Das freilich führt, nach diesem überzeugenden Sieg im ersten Spiel, zu einer anderen Frage: Wie kann Montréal dieses extrem schnelle und präzise Team besiegen und die erste Meisterschaft nach 28 Jahren gewinnen? Nun, sagen wir es mal so: Die Canadiens haben gegen Toronto 1:5 und 0:4 verloren und die ersten Halbfinal-Partie in Las Vegas mit 1:4. Sie waren bislang in diesen Playoffs stets Außenseiter, und sie haben immer einen Weg gefunden, Stärken des Gegners zu entschärfen. Trainer Dominique Ducharme, der übrigens noch immer ein "Interim" vor der Berufsbezeichnung auf der Visitenkarte trägt, denn er wurde im Februar nach Claude Juliens Entlassung befördert, da glaubten die Canadiens nicht mal mehr an eine Playoff-Teilnahme - dieser Ducharme gilt als Tüftler, der die Gegner selbst während Partien analysiert und dann Strategie und Aufstellung ändert.

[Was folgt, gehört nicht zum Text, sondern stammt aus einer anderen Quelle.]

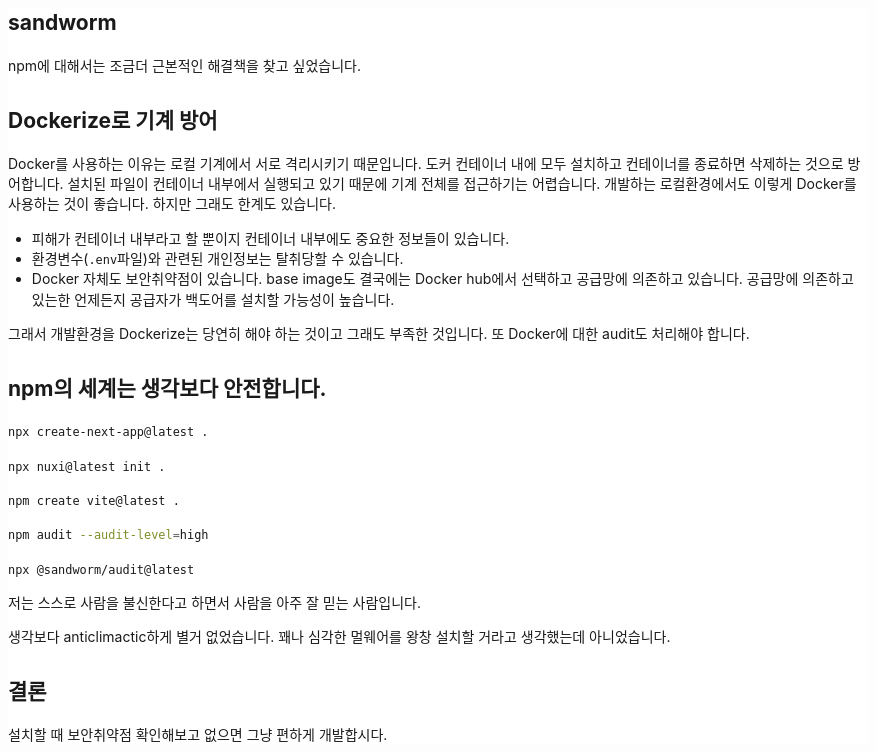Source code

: ## sandworm

npm에 대해서는 조금더 근본적인 해결책을 찾고 싶었습니다.

## Dockerize로 기계 방어

Docker를 사용하는 이유는 로컬 기계에서 서로 격리시키기 때문입니다. 도커 컨테이너 내에 모두 설치하고 컨테이너를 종료하면 삭제하는 것으로 방어합니다. 설치된 파일이 컨테이너 내부에서 실행되고 있기 때문에 기계 전체를 접근하기는 어렵습니다. 개발하는 로컬환경에서도 이렇게 Docker를 사용하는 것이 좋습니다. 하지만 그래도 한계도 있습니다.

- 피해가 컨테이너 내부라고 할 뿐이지 컨테이너 내부에도 중요한 정보들이 있습니다.
- 환경변수(`.env`파일)와 관련된 개인정보는 탈취당할 수 있습니다.
- Docker 자체도 보안취약점이 있습니다. base image도 결국에는 Docker hub에서 선택하고 공급망에 의존하고 있습니다. 공급망에 의존하고 있는한 언제든지 공급자가 백도어를 설치할 가능성이 높습니다.

그래서 개발환경을 Dockerize는 당연히 해야 하는 것이고 그래도 부족한 것입니다. 또 Docker에 대한 audit도 처리해야 합니다.







## npm의 세계는 생각보다 안전합니다.

```sh
npx create-next-app@latest .
```

```sh
npx nuxi@latest init .
```

```sh
npm create vite@latest .
```

```sh
npm audit --audit-level=high
```

```sh
npx @sandworm/audit@latest
```

저는 스스로 사람을 불신한다고 하면서 사람을 아주 잘 믿는 사람입니다.

생각보다 anticlimactic하게 별거 없었습니다. 꽤나 심각한 멀웨어를 왕창 설치할 거라고 생각했는데 아니었습니다.

## 결론

설치할 때 보안취약점 확인해보고 없으면 그냥 편하게 개발합시다.

[^1]: [[카드뉴스] ‘최근 가장 뜨거운 보안 이슈’, 공급망 공격](https://m.boannews.com/html/detail.html?mtype=3&tab_type=H&idx=122516)

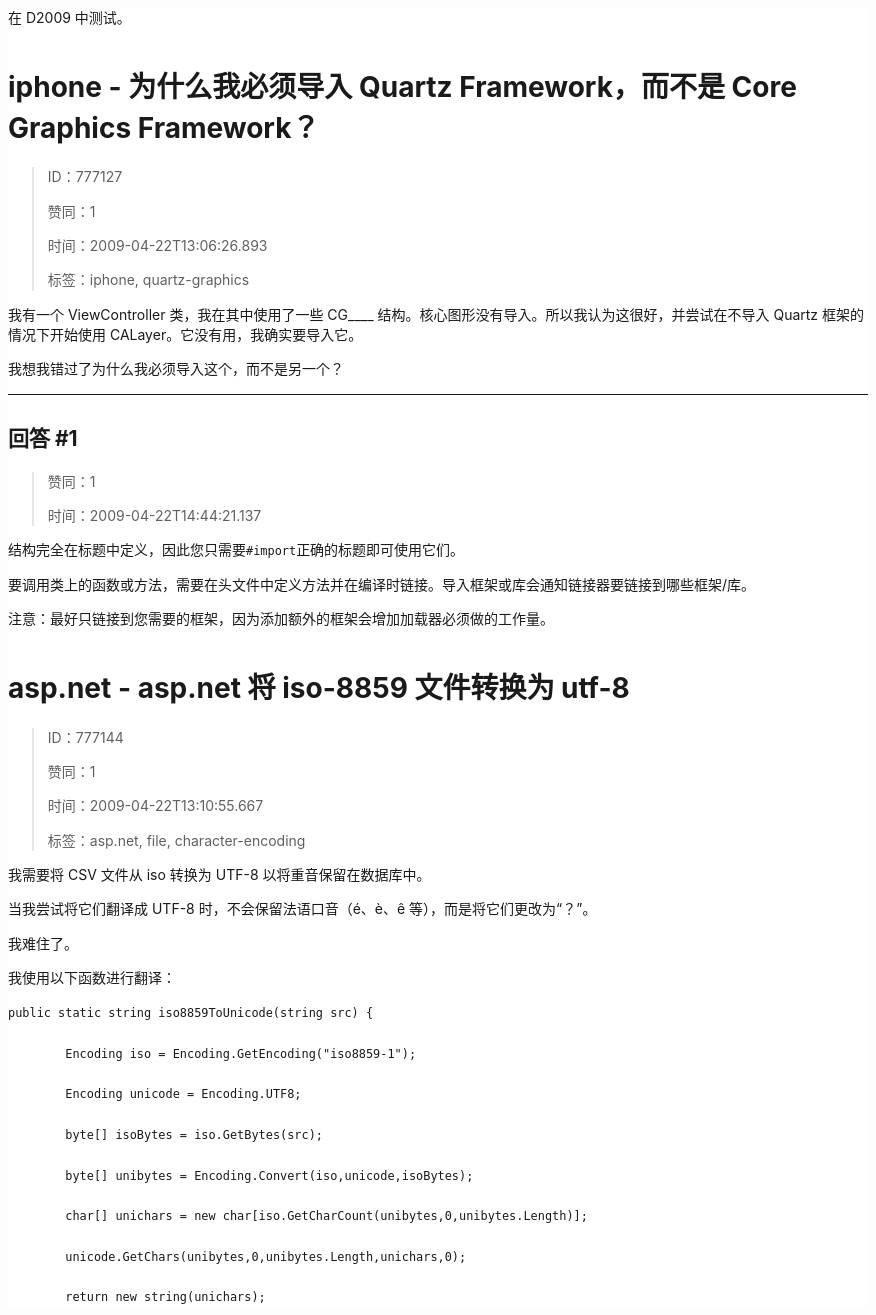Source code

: 在 D2009 中测试。

# iphone - 为什么我必须导入 Quartz Framework，而不是 Core Graphics Framework？

> ID：777127
> 
> 赞同：1
> 
> 时间：2009-04-22T13:06:26.893
> 
> 标签：iphone, quartz-graphics

我有一个 ViewController 类，我在其中使用了一些 CG____ 结构。核心图形没有导入。所以我认为这很好，并尝试在不导入 Quartz 框架的情况下开始使用 CALayer。它没有用，我确实要导入它。

我想我错过了为什么我必须导入这个，而不是另一个？

* * *

## 回答 #1

> 赞同：1
> 
> 时间：2009-04-22T14:44:21.137

结构完全在标题中定义，因此您只需要`#import`正确的标题即可使用它们。

要调用类上的函数或方法，需要在头文件中定义方法并在编译时链接。导入框架或库会通知链接器要链接到哪些框架/库。

注意：最好只链接到您需要的框架，因为添加额外的框架会增加加载器必须做的工作量。

# asp.net - asp.net 将 iso-8859 文件转换为 utf-8

> ID：777144
> 
> 赞同：1
> 
> 时间：2009-04-22T13:10:55.667
> 
> 标签：asp.net, file, character-encoding

我需要将 CSV 文件从 iso 转换为 UTF-8 以将重音保留在数据库中。

当我尝试将它们翻译成 UTF-8 时，不会保留法语口音（é、è、ê 等），而是将它们更改为“？”。

我难住了。

我使用以下函数进行翻译：

```
public static string iso8859ToUnicode(string src) {

        Encoding iso = Encoding.GetEncoding("iso8859-1");

        Encoding unicode = Encoding.UTF8;        

        byte[] isoBytes = iso.GetBytes(src);

        byte[] unibytes = Encoding.Convert(iso,unicode,isoBytes);

        char[] unichars = new char[iso.GetCharCount(unibytes,0,unibytes.Length)];

        unicode.GetChars(unibytes,0,unibytes.Length,unichars,0);

        return new string(unichars);

```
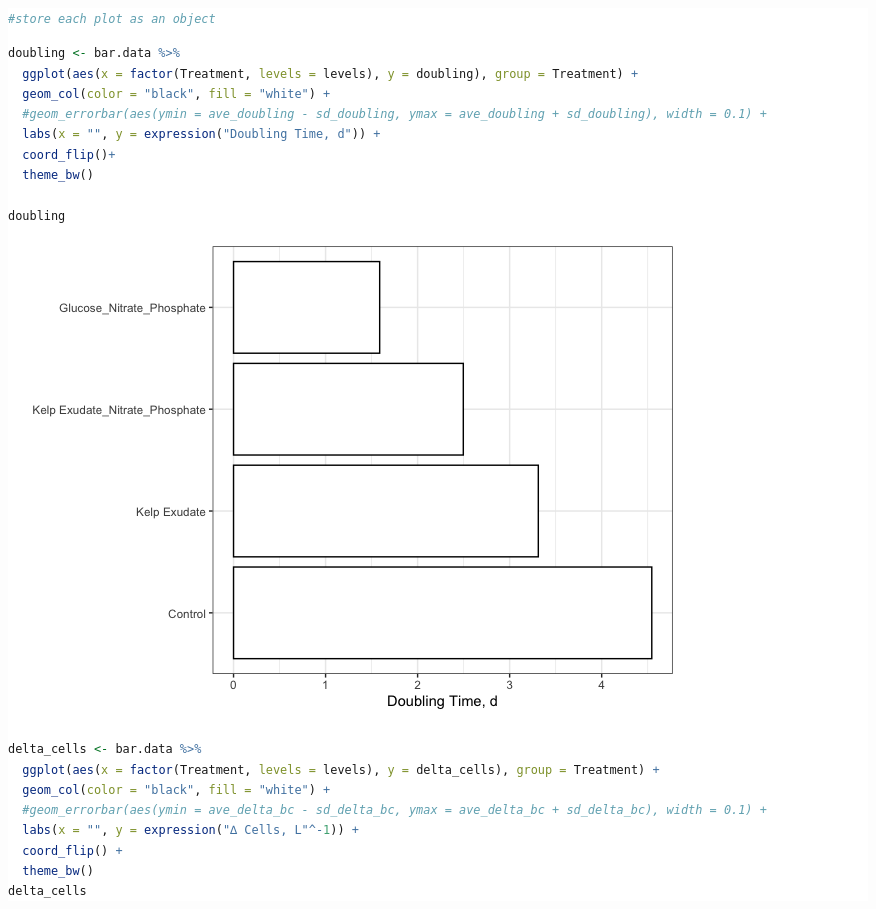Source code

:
 ``` r
#store each plot as an object
```

``` r
doubling <- bar.data %>% 
  ggplot(aes(x = factor(Treatment, levels = levels), y = doubling), group = Treatment) +
  geom_col(color = "black", fill = "white") +
  #geom_errorbar(aes(ymin = ave_doubling - sd_doubling, ymax = ave_doubling + sd_doubling), width = 0.1) +
  labs(x = "", y = expression("Doubling Time, d")) +
  coord_flip()+
  theme_bw()

doubling
```

![](211103_2021_dapi_toc_data_analysis_submission_files/figure-gfm/unnamed-chunk-13-1.png)

``` r
delta_cells <- bar.data %>% 
  ggplot(aes(x = factor(Treatment, levels = levels), y = delta_cells), group = Treatment) +
  geom_col(color = "black", fill = "white") +
  #geom_errorbar(aes(ymin = ave_delta_bc - sd_delta_bc, ymax = ave_delta_bc + sd_delta_bc), width = 0.1) +
  labs(x = "", y = expression("∆ Cells, L"^-1)) +
  coord_flip() +
  theme_bw()
delta_cells
```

Nun wird es interessant: Ducharme fehlt noch wegen eines positiven Covid-Tests, erst zur dritten Partie am Freitag (Spiel zwei findet am Mittwoch statt) darf er zurück auf die Bank der Canadiens. "Es macht mich fertig, nicht bei den Jungs zu sein ", sagt er, aber er sagt auch, und das darf durchaus als Drohung verstanden werden: "Ich sehe nun alles aus einem völlig anderen Blickwinkel. Ich bekomme komplett neue Eindrücke; mit denen werde ich versuchen, unserer Mannschaft dann zu helfen."